**ASSIGNMENT:** Please set down, exactly as written, the line containing "Table 3. Sieving" and every line after it through the end of the records.

**INPUT DATA:**
Segment Open
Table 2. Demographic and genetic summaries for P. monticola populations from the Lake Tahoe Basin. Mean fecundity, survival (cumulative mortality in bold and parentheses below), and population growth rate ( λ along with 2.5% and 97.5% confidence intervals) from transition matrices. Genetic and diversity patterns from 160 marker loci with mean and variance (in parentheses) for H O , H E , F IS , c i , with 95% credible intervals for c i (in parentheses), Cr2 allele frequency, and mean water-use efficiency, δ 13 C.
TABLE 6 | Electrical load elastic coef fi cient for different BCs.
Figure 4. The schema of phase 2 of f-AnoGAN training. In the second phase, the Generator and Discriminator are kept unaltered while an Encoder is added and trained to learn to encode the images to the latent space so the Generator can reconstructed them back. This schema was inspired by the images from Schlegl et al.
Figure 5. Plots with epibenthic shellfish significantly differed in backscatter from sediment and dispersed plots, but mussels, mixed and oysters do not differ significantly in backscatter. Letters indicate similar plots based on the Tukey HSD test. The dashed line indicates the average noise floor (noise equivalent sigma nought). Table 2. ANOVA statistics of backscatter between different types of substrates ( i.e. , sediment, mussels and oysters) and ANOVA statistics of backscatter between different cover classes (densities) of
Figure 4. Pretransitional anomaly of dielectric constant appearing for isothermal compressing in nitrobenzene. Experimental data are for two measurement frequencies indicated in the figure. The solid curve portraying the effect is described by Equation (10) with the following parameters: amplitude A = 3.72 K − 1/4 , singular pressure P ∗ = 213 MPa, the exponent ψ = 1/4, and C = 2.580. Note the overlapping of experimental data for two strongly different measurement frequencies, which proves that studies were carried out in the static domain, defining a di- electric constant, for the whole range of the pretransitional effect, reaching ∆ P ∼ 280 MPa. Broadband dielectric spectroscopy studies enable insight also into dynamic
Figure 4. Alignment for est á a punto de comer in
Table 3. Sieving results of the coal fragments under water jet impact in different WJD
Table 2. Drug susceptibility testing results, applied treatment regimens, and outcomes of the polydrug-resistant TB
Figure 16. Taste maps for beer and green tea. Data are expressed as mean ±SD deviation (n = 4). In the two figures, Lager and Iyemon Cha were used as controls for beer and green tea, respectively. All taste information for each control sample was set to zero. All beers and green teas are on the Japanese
Segment Closed
**SOLUTION BELOW:**
Table 3. Sieving results of the coal fragments under water jet impact in different WJD
Table 2. Drug susceptibility testing results, applied treatment regimens, and outcomes of the polydrug-resistant TB
Figure 16. Taste maps for beer and green tea. Data are expressed as mean ±SD deviation (n = 4). In the two figures, Lager and Iyemon Cha were used as controls for beer and green tea, respectively. All taste information for each control sample was set to zero. All beers and green teas are on the Japanese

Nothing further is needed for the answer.